▶ TEXTE À LIRE:
La civilisation de l’Islam

Sont venus de l’Islam comme civilisation deux sortes de biens culturels. D’abord, ceux qui ont transité par lui. Ainsi les chiffres dits « arabes », venus des Indes. Ou encore, ce qui d’Aristote ou d’Avicenne fut traduit à Tolède.

Est venue aussi de l’Islam la contribution originale par laquelle ses savants prolongeaient et dépassaient l’héritage grec. C’est le cas en mathématiques, y compris l’astronomie et l’optique avec la révolution introduite par Ibn al-Haytham (Alhacen). C’est le cas en médecine avec Razi (Rhazès) et Avicenne. Et bien sûr en philosophie, avant tout avec, encore une fois, Avicenne, peut-être le plus novateur.

La contribution des savants écrivant l’arabe est d’ailleurs loin de se limiter à ce qui a eu la chance de parvenir à l’Occident. Les travaux d’al-Biruni en géodésie, en minéralogie, etc., sans parler de l’exceptionnel miracle d’objectivité qu’est sa description de l’Inde, n’ont été connus qu’au xixe siècle[20]. En philosophie, al-Farabi n’a été que fort peu traduit au Moyen Age, et pas dans ses œuvres les plus originales de philosophie politique.

Il y a des mathématiques (ou de la médecine, de l’alchimie, etc.) arabes en ce sens que des œuvres relevant de ces disciplines ont été composées dans la langue de culture de tout l’Empire islamique, par des gens dont l’arabe n’était pas toujours la langue maternelle, qui n’étaient que très rarement originaires de la Péninsule Arabique, et qui n’étaient pas non plus tous musulmans.

En revanche, il n’y a pas de mathématiques musulmanes, pas plus qu’il n’y a une médecine chrétienne ou une botanique juive[21]. Il y a des gens de diverses confessions qui se sont occupés de diverses sciences. Même pour la philosophie, je préfèrerais parler d’un usage chrétien, juif ou musulman de la philosophie plutôt que d’une philosophie chrétienne, juive ou musulmane.

Quoi ?

Il faut distinguer aussi la nature de la marchandise : de l’héritage grec, seul est passé par l’arabe ce qui relevait du savoir en mathématiques, médecine, pharmacopée, etc. En philosophie, ne sont passés par l’arabe qu’Aristote et ses commentateurs, avec quelques apocryphes d’origine néoplatonicienne et eux-mêmes attribués à Aristote. Le reste a dû attendre le xve siècle pour passer directement de Constantinople à l’Europe, parfois sous la forme, réelle mais souvent un peu romancée, de manuscrits emportés par des savants byzantins fuyant la conquête turque.

▶ ENTRÉES DE DONNÉES:
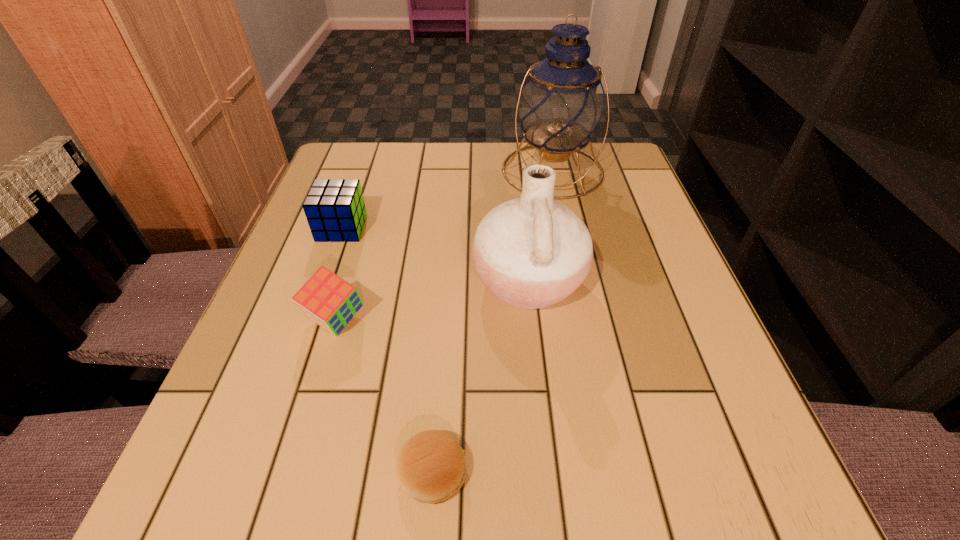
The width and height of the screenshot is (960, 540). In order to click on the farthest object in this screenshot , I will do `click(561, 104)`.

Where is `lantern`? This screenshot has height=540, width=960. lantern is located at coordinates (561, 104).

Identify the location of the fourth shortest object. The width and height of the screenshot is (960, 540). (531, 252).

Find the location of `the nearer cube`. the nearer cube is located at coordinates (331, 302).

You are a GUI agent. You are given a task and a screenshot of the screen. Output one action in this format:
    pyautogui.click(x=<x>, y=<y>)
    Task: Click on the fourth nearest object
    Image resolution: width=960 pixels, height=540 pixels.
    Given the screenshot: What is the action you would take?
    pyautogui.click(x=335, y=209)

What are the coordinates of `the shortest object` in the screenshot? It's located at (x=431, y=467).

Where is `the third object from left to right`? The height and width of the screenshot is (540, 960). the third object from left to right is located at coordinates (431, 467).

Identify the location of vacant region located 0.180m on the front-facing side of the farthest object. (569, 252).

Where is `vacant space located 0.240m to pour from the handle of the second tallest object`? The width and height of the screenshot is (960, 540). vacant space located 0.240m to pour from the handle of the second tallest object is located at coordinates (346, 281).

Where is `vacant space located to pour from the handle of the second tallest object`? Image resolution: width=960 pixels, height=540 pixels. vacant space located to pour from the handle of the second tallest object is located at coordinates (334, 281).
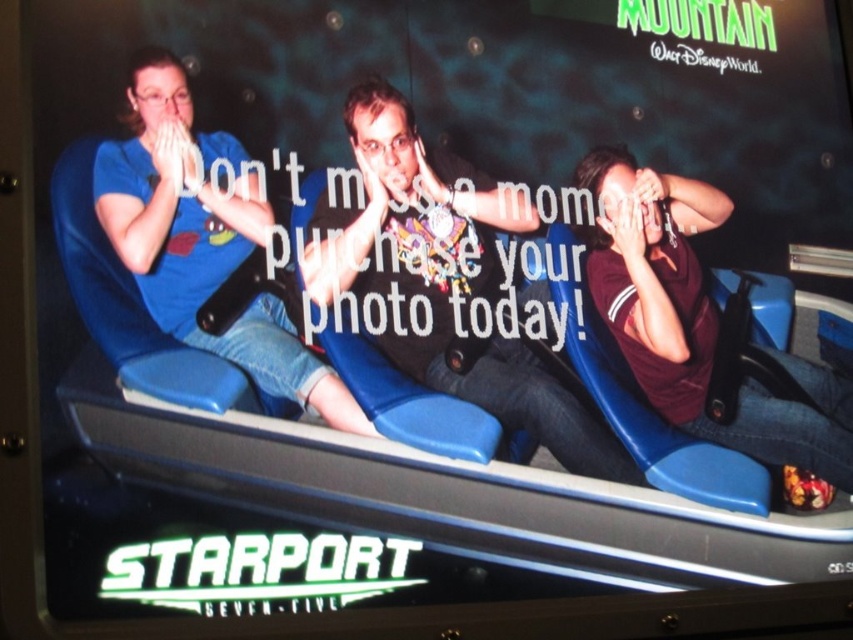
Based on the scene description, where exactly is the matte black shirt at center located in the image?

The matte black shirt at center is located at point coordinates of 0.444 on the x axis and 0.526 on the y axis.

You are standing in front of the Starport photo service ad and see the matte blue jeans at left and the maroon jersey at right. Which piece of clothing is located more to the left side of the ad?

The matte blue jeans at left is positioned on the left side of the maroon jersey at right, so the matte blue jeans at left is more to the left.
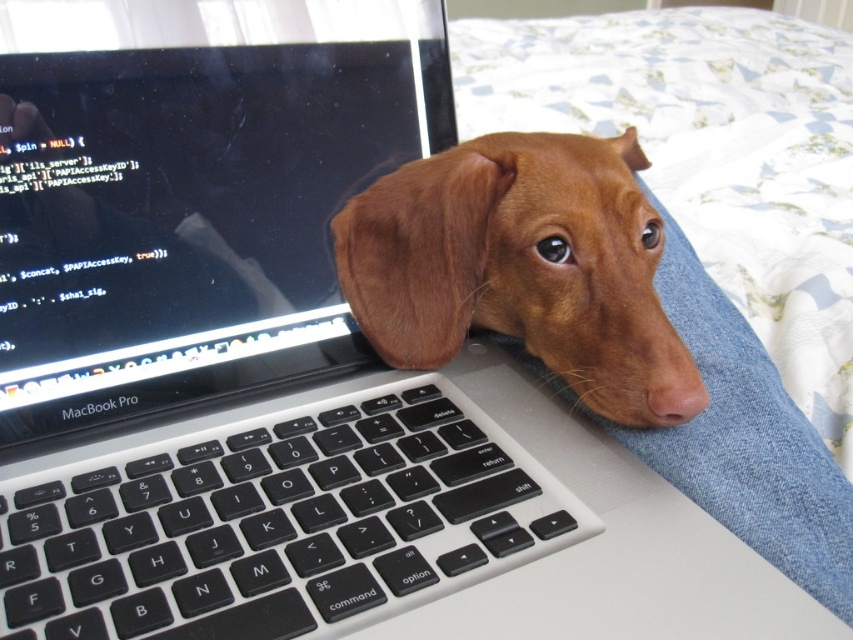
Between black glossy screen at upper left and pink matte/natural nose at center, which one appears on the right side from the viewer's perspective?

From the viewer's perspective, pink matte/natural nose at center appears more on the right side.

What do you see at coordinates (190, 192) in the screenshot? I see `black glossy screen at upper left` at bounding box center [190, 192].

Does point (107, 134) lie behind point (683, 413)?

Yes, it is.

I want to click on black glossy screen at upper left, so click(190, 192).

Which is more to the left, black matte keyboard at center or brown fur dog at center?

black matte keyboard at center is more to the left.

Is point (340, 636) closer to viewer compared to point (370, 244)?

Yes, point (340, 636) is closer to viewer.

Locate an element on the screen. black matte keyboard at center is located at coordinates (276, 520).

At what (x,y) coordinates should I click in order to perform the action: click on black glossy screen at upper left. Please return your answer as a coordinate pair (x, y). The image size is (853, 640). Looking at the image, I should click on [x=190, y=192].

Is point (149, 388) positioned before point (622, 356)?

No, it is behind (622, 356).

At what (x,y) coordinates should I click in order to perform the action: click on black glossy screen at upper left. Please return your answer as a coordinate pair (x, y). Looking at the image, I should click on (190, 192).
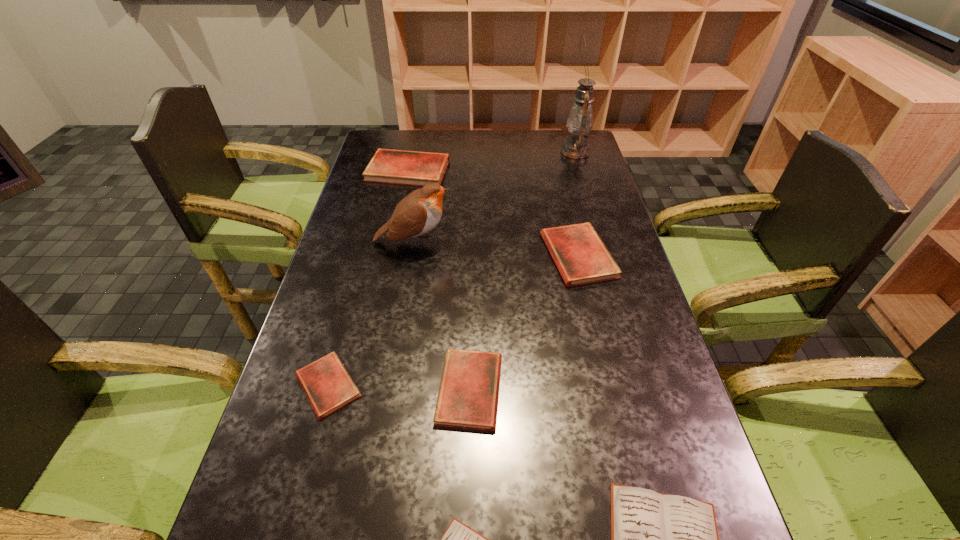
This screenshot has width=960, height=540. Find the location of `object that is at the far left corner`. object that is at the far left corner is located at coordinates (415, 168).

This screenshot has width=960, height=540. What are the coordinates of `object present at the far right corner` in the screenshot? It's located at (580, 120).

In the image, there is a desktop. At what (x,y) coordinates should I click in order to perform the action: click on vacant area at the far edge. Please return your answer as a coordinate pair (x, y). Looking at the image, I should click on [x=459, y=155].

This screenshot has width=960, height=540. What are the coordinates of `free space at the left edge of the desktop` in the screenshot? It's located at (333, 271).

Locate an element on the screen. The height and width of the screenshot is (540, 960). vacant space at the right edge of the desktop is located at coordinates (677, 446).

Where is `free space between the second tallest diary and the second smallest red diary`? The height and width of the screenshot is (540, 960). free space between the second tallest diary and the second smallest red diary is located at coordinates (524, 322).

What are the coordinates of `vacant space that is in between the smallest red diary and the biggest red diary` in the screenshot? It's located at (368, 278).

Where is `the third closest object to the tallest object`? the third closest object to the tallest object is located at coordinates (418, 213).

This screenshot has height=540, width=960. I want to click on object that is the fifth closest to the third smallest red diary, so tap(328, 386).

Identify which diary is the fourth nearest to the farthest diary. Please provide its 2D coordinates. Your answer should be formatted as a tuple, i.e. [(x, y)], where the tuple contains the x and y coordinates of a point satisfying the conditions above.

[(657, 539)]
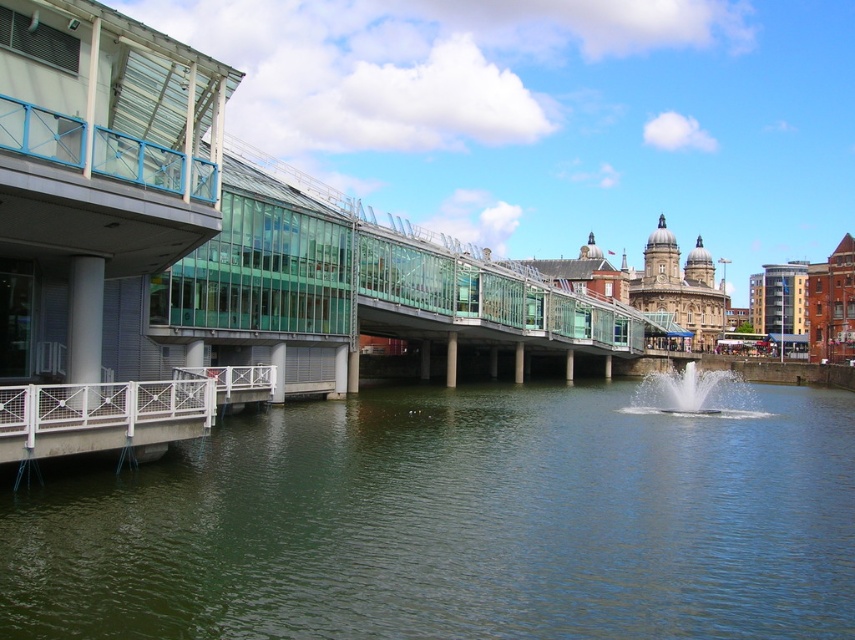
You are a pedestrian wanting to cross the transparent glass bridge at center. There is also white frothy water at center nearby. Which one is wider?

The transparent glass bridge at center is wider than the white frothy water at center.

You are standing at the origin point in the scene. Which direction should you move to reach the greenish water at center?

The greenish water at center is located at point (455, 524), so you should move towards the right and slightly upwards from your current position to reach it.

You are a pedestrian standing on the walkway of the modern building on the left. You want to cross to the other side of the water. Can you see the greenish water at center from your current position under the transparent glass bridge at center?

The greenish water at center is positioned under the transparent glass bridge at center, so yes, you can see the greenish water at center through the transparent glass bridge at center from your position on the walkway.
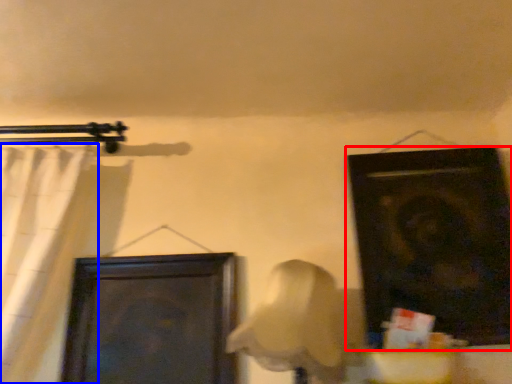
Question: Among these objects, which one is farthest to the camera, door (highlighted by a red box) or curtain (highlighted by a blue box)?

▶ CONSIGNE:
Recopiez, s'il vous plaît, le passage du texte sur la civilisation de l'Islam en commençant aux mots « Sont venus de » et en vous arrêtant après les mots « traduit à Tolède. ». Les entrées proviennent d'une autre source que le texte.

▶ CORRIGÉ:
Sont venus de l’Islam comme civilisation deux sortes de biens culturels. D’abord, ceux qui ont transité par lui. Ainsi les chiffres dits « arabes », venus des Indes. Ou encore, ce qui d’Aristote ou d’Avicenne fut traduit à Tolède.